=== Text shown ===

Last weekend was Bengal Island‘s next to last weekend. Now, I’m really a “regular” of the place, I know pretty much everyone there, if only by sight, and I don’t go there with the purpose of finding new things anymore, but rather to just have a good time in this quite special place (that and see how various projects are evolving). However, if the atmosphere is now very familiar and even friendlier than during the first days, there is something in the air. We can sense that the end is coming. A few booths are already empty, the people who occupied them having left for one reason or the other (some artists and craftspeople could only stay a month and not the 41 days that the summer session of the Setouchi Triennale lasts). The atmosphere is a bit quieter, less effervescent than it was a few weeks ago, even though the fact that it had rained a lot played a part – not too many visitors during those two days, especially compared to some other Sundays). As a consequence, the atmosphere was much more intimate. Yet, one can feel that the end is coming, even if nobody talks about it, even if nobody wants to think about it, it’s in everyone’s mind right now.
The booth where the jute work used to be. It is now used to exhibit some of the various Bangladeshi craftsmen and craftswomen :
Atsushi Ozawa, always hard at work in his Oza Metal Studio. Honestly, I don’t know how he survived the month spending it in that heat, in the sun and working in a forge…
The boat built by Douglas Brooks, Koji Matano and Takumi Suzuki will be finished soon!

===

Problem description
Reproduce, word for word, the part of the Bengal Island post that opens with "The booth where" and closes with "be finished soon!". The records that come next are separate material, unconnected to the Bengal Island post.

=== Data listing ===

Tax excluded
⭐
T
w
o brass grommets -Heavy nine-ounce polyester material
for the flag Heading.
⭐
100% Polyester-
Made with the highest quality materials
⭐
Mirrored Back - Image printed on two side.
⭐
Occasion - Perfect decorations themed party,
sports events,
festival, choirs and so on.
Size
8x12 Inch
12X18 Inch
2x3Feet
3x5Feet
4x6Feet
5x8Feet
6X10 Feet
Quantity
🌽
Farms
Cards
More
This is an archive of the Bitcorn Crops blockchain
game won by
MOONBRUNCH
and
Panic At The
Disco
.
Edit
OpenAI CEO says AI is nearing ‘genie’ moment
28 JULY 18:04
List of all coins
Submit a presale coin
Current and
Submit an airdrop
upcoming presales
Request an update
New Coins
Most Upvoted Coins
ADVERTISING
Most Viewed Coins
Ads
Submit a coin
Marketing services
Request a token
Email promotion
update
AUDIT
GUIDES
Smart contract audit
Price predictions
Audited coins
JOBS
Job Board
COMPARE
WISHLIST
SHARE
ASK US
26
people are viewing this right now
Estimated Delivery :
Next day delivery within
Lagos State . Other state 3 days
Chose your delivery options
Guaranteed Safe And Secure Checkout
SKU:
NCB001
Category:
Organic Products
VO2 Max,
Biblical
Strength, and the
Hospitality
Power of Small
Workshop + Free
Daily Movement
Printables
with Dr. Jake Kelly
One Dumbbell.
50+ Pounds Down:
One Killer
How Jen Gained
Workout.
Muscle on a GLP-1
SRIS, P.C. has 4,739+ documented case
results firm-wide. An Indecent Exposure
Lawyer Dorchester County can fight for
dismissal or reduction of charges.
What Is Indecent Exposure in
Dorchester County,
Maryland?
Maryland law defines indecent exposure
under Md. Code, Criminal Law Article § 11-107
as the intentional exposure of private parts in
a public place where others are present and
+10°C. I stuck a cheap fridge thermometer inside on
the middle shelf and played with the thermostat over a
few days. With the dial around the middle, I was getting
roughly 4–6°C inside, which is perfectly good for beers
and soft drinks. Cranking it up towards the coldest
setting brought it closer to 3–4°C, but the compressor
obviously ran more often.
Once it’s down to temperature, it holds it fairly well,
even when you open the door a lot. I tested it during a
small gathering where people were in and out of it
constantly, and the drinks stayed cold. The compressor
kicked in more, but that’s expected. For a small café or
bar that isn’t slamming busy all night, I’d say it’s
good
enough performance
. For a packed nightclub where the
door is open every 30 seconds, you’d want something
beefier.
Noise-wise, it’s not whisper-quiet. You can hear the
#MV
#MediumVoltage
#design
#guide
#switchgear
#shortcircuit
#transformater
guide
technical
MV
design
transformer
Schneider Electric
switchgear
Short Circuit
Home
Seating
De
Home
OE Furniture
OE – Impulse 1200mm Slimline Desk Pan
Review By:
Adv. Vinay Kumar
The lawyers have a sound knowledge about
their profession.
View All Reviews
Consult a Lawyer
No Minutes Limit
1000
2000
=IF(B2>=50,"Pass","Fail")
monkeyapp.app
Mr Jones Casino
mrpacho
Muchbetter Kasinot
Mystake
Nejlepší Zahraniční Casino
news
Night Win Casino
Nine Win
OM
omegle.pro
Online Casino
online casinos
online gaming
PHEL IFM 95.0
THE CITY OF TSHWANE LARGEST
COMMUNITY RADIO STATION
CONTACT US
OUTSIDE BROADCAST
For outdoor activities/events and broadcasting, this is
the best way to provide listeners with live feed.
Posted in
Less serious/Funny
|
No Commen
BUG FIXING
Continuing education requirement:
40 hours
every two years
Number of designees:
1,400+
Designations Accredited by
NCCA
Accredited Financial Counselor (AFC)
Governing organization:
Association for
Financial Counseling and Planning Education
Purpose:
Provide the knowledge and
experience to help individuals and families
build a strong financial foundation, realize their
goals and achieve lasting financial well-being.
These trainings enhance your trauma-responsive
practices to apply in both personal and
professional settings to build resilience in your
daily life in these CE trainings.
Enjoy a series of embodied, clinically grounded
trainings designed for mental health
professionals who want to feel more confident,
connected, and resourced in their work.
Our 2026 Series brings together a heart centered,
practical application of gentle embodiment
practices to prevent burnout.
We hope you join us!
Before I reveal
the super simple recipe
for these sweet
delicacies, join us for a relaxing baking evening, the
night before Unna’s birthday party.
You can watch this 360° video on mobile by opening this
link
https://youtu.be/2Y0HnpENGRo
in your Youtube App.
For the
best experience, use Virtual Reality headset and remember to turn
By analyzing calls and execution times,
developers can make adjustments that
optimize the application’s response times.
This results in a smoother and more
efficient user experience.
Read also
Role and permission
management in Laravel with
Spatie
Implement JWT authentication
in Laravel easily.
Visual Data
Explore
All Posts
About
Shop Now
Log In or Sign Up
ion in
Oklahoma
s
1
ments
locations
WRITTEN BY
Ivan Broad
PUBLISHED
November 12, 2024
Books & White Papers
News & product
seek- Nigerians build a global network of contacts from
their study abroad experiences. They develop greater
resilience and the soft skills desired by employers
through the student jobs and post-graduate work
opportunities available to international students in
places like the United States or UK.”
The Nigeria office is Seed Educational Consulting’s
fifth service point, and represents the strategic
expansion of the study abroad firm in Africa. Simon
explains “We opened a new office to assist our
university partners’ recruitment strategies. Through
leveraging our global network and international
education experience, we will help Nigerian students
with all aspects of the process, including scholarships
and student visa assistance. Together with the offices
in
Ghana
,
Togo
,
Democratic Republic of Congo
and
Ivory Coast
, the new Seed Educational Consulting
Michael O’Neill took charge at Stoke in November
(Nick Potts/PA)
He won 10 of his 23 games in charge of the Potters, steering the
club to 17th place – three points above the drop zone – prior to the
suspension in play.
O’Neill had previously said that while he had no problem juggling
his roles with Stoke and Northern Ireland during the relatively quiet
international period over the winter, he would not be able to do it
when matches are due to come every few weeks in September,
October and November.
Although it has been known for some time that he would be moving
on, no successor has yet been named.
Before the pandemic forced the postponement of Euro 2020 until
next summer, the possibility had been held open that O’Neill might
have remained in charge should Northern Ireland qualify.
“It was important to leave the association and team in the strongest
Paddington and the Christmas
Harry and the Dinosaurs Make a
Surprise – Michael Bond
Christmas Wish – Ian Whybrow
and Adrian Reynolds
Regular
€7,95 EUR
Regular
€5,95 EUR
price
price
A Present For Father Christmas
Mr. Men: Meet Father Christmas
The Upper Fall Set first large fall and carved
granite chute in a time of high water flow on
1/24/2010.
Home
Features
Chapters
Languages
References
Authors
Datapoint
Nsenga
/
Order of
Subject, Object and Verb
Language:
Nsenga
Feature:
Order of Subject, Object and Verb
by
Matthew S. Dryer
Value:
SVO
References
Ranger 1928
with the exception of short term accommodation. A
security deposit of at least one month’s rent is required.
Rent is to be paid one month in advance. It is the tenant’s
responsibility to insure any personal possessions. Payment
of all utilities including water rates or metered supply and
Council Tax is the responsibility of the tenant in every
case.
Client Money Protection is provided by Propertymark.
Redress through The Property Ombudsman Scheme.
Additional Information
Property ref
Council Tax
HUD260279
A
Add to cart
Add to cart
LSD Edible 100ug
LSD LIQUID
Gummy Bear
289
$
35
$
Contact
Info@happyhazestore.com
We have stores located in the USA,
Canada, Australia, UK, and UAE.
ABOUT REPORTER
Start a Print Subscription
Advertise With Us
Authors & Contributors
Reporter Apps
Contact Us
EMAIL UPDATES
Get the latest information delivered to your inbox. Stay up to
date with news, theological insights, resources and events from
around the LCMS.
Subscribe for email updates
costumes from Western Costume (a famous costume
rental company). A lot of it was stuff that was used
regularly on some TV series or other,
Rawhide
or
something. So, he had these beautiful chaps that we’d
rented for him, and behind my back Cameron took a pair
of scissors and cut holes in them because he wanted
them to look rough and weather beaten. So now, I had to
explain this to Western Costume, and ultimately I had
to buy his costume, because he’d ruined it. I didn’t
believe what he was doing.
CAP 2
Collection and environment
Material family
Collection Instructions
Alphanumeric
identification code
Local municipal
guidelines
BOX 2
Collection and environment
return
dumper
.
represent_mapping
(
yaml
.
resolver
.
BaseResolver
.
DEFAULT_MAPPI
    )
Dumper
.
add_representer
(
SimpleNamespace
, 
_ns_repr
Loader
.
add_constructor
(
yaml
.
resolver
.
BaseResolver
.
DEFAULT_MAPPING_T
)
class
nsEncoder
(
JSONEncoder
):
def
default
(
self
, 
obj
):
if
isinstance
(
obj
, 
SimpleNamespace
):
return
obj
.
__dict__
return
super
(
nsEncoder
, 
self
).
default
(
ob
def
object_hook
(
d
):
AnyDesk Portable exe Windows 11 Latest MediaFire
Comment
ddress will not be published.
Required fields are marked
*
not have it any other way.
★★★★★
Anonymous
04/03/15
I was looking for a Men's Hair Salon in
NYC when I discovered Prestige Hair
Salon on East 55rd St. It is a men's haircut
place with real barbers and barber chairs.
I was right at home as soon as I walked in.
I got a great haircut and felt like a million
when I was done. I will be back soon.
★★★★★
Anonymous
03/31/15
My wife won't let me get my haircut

===

Result below
The booth where the jute work used to be. It is now used to exhibit some of the various Bangladeshi craftsmen and craftswomen :
Atsushi Ozawa, always hard at work in his Oza Metal Studio. Honestly, I don’t know how he survived the month spending it in that heat, in the sun and working in a forge…
The boat built by Douglas Brooks, Koji Matano and Takumi Suzuki will be finished soon!